Virus Drug Controversy: Was Trump Right?
Controversy continues to rage over President Trump’s advocacy of the malaria drug hydroxychloroquine (HC) to combat the coronavirus. As we reported last month, Trump critics were shocked, shocked that the president would dare to venture a medical opinion, but based on anecdotal evidence from around the globe, it appeared to us that the president had placed a bold winning bet on HC.
The blowback was fierce. The White House for a time fell silent on HC. On Sunday, Trump jumped back into the fray with a defense of the drug and an attack on his critics at a Fox News Town Hall event.
Response to the Judicial Watch article was swift, particularly after Trump retweeted journalist Paul Sperry’s tweet about the story. We received a lot of email. Many of the comments can’t be repeated in this family-friendly venue. Others were enlightening.
“I’ve been tracking HC treatment and outcomes all over the world,” writes a data analyst. “Long story short, HC-treated patients have a case fatality rate of 0.5% (5 out of 1000) whereas the worldwide rate is 6.9% (69 out of 1000). In other words, current evidence suggests you’re more than 12 times more likely to die if you are diagnosed with COVID 19 and you don’t get HC treatment.”
“I am a Florida physician prescribing HC to patients,” another reader writes. “I do hope it is a winning bet. My take is it helps early and should be used with zinc. Shortened illness. Less lung problems.” Hospitalized patients getting HC should be on heart monitors, this physician warns, a nod to concerns about possible dangerous side effects.
Another reader directed us to an AP story about a Veterans Administration study that showed no benefit and increased deaths from HC. The VA quickly pushed back on the story. VA Secretary Robert Wilkie sent a letter to veterans’ organizations saying the VA study had led to “misinformation” about treatments at VA hospitals. Wilkie said HC was only given to patients at “highest risk” and noted that the Food and Drug Administration had approved HC for emergency use. (The FDA also issued a later warning that HC could lead to dangerous heart rhythm issues.)
In Turkey, the government has thrown HC at everyone with the virus—more than 117,000 cases. 3000 have died, but that’s lower than the global death rate, Turkish officials say. The “relatively low death toll is thanks to treatment protocols in the country, which involve two existing drugs—the controversial anti-malaria drug hydroxychloroquine touted by President Trump, and Japanese antiviral favipiravir,” CBS News reports.

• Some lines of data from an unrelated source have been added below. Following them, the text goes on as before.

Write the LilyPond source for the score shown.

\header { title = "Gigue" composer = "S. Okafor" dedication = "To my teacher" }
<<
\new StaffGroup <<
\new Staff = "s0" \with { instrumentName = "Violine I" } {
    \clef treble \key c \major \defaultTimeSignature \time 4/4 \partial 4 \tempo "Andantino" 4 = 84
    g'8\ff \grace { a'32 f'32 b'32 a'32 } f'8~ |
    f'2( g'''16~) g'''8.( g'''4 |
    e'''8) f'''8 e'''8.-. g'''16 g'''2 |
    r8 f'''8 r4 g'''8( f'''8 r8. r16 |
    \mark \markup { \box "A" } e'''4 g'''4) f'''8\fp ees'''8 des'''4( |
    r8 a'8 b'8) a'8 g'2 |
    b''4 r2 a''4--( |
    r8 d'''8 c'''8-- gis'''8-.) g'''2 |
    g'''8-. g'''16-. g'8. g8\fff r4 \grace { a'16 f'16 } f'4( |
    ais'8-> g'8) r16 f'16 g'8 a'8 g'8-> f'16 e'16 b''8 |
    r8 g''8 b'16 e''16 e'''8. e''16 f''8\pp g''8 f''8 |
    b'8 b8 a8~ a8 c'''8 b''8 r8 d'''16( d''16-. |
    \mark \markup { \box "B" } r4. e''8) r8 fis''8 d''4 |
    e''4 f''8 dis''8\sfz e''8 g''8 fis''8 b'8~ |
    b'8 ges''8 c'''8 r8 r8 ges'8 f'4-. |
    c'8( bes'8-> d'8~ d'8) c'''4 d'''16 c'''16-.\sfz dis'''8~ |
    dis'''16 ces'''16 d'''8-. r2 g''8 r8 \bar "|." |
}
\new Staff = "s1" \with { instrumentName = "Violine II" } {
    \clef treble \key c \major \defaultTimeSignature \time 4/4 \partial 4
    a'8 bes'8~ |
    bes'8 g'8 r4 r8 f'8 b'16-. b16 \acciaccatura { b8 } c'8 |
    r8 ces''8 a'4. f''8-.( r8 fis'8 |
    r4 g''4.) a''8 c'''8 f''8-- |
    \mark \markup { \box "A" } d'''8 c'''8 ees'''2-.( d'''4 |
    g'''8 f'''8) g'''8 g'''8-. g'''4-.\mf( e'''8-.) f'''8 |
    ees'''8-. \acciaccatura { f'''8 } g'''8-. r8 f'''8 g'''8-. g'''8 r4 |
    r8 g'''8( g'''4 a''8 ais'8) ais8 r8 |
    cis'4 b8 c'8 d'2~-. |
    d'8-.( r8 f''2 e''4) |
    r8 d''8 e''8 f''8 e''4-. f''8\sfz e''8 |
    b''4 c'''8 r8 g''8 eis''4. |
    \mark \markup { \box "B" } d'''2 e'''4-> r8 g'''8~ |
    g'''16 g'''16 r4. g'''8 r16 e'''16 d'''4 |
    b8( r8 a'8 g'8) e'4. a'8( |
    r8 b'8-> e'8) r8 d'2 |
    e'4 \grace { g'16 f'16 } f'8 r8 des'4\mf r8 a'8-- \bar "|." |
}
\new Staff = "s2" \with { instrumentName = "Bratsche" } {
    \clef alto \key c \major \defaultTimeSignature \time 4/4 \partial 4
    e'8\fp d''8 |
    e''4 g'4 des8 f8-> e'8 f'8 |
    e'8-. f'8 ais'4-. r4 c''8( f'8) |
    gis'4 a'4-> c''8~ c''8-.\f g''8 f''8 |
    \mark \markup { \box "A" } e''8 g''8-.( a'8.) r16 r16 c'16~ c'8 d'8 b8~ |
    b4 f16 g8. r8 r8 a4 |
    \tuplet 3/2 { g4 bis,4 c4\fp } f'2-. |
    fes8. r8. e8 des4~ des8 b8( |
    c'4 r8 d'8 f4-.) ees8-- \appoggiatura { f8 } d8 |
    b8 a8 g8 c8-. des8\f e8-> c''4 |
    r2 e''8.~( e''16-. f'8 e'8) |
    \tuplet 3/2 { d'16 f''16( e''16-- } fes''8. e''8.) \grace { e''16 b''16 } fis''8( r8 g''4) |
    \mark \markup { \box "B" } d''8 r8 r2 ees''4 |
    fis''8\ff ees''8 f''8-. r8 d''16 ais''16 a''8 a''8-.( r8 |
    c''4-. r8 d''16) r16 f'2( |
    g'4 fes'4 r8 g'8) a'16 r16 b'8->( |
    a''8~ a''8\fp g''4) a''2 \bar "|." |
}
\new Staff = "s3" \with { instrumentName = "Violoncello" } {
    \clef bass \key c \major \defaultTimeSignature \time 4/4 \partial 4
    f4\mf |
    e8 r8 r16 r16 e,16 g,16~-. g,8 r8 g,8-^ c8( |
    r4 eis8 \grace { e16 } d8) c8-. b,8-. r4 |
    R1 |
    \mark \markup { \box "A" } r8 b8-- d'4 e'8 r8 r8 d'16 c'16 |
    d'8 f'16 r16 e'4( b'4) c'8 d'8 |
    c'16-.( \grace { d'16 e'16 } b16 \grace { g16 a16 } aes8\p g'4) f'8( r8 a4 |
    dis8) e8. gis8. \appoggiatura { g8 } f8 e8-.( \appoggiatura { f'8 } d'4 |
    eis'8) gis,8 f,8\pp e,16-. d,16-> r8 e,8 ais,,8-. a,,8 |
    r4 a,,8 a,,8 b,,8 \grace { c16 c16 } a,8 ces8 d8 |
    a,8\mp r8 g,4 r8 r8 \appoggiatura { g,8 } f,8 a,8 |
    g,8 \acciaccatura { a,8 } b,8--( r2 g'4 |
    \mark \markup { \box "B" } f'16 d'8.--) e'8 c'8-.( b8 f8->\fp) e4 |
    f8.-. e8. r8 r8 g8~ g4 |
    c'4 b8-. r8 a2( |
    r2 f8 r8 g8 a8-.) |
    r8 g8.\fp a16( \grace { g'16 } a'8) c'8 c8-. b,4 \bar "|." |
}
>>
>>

“Doctors prescribe hydroxychloroquine to everyone who is tested positive for coronavirus,” a Turkish medical official told CBS. “Hospitalized patients may be given favipiravir as well if they encounter breathing problems.” The drug combination seemed to “delay or eliminate the need for intensive care for patients.”
The Turkish effort is not a clinical trial. It’s life in medical wartime. Closer to home, that also appears to be the case at the Yale New Haven Health hospital system, reports the website Medscape. The site is behind a paywall but Yahoo, reporting on the findings, noted that physicians at Yale were prescribing HC “because it had shown potential for success.” Other hospitals also continue to give HC to virus patients, the Yahoo report notes. That’s what Judicial Watch is hearing from front line medical personnel in New York as well.
The bottom line? HC is not without risks, but at hospitals and clinics across the country, it’s life in wartime and increasingly it appears that physicians and medical administrators are deciding that to save lives, HC is a gamble worth taking.
Trump’s bold bet is still looking like a winner.